2022年 東レパンパシフィックオープン 観戦記④
2022年9月18日 シングルス予選決勝
今大会で引退を表明している奈良の試合は間違いなくこの日最大の注目試合でした。お客さんの多くも奈良の試合目当てで来ていた様子で、第1試合の終盤からかなりお客さんが入ってきていた印象です。
第1セットは完全に奈良の圧勝ムードでした。相手のシニコバは強打したときの威力こそありますが、ラリー戦の中では奈良の守備を崩すことができず、逆に少しでも甘いショットがあれば奈良の方が先に仕掛けてポイントを取るという形になりました。なかなか主導権の取れないシニコバは「さらに強打する」という作戦しか取れず、そうなったことでますますアンフォースドエラーが増え、ほとんど危なげない形で奈良が第1セットをものにしました。
第1セットが終わった時点で誰もが昨日のメリカ=マルティネス戦と同じ楽勝を予想したと思います。しかし、テニスの難しさはここからでした。第2セットの第1ゲームでシニコバはこの試合で初めてのキープに成功します。するとここから少し力が抜けたのか開き直ったのかわかりませんが、第1セットエラーの多かったフォアの強打が次第にコートに収まるようになってきはじめ、第2ゲームの奈良のサーブをブレークしてしまったのです。こうなると第1セットでは観られた奈良から展開するパターンはほぼ無くなり、「シニコバが決めるか」「シニコバがミスるまで奈良が粘り切れるか」のどちらかでポイントが決していくような状態になっていきました。この後第3,4,5ゲームにかけてブレーク合戦となり、2-3で迎えた奈良のサービスゲームでこのセット初のサービスキープで3-3とし、スコア、ブレーク数ともに追いつきます。しかし、この後も奈良はサービスキープに苦しみます。第8ゲームでサーブをまたブレークされ、直後の第9ゲームでなんとかブレークバックするものの、第12ゲームのサーブも落としてしまい5-7でこのセットを落とします。
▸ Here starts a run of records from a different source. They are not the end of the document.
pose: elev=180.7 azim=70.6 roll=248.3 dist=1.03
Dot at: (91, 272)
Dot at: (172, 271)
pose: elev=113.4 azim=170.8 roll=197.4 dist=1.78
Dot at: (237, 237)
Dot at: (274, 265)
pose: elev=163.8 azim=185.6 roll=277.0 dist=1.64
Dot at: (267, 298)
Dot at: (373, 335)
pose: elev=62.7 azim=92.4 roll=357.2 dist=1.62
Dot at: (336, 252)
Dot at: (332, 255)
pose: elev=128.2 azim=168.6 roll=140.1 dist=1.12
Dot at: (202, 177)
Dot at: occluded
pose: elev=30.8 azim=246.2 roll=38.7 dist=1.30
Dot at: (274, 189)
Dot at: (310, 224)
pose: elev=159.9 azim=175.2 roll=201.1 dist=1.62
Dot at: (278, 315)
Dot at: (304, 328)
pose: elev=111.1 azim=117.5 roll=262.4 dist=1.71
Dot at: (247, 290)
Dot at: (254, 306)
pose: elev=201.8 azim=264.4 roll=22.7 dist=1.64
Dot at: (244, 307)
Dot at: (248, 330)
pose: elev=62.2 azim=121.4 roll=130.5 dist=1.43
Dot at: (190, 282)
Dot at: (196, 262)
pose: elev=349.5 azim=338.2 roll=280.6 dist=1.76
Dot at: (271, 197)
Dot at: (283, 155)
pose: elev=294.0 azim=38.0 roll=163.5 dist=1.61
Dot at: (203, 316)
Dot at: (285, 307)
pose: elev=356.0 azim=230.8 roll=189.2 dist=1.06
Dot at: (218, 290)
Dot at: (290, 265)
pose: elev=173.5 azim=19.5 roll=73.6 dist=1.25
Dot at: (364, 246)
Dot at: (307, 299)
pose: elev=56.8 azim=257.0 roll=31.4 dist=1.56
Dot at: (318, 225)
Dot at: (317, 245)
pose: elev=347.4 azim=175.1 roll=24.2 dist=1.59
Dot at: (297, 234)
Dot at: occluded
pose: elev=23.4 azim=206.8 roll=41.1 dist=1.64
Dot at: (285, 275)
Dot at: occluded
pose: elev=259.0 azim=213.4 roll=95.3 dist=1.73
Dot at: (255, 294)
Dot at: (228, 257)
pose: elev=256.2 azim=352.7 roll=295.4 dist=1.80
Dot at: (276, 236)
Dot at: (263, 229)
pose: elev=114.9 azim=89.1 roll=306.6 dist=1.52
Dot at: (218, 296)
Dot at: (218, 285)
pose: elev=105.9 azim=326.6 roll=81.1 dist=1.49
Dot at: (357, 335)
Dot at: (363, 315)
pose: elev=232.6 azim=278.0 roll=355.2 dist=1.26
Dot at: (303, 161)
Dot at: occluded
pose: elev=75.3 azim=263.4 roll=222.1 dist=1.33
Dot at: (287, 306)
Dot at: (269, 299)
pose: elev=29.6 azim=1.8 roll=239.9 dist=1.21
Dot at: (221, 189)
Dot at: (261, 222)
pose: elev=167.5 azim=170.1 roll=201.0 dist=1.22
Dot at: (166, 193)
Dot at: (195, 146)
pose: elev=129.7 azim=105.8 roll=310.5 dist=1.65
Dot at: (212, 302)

第3セットは完全にシニコバのペースでした。これまで全て強打だったシニコバは第2セットを取ったことで奈良とストローク戦になっても大丈夫だという自信を深めた様子で、つなぐボールと強打するボールにメリハリをつけてきました。逆に奈良の方は第2セットで試合をまとめ切るために全エネルギーを使ってしまった分、プレーの質を上げてきたシニコバに対処することが出来なくなってしまった印象です。シニコバに次々とウィナーを決められてしまう上に、自身のアンフォースドエラーはどんどん増えてしまい、流れを取り戻せないまま0-6でファイナルセットを落として試合終了となりました。
勝ったシニコバはこれが初のWTA本戦です。1回戦で第6シードのプリスコバと対戦になります。
敗れた奈良は残念ながらシングルスはこれで最後の試合となりました。土居美咲とのダブルスに期待したいと思います。土居 / 奈良は1回戦でケニン / サムスノワと対戦になります。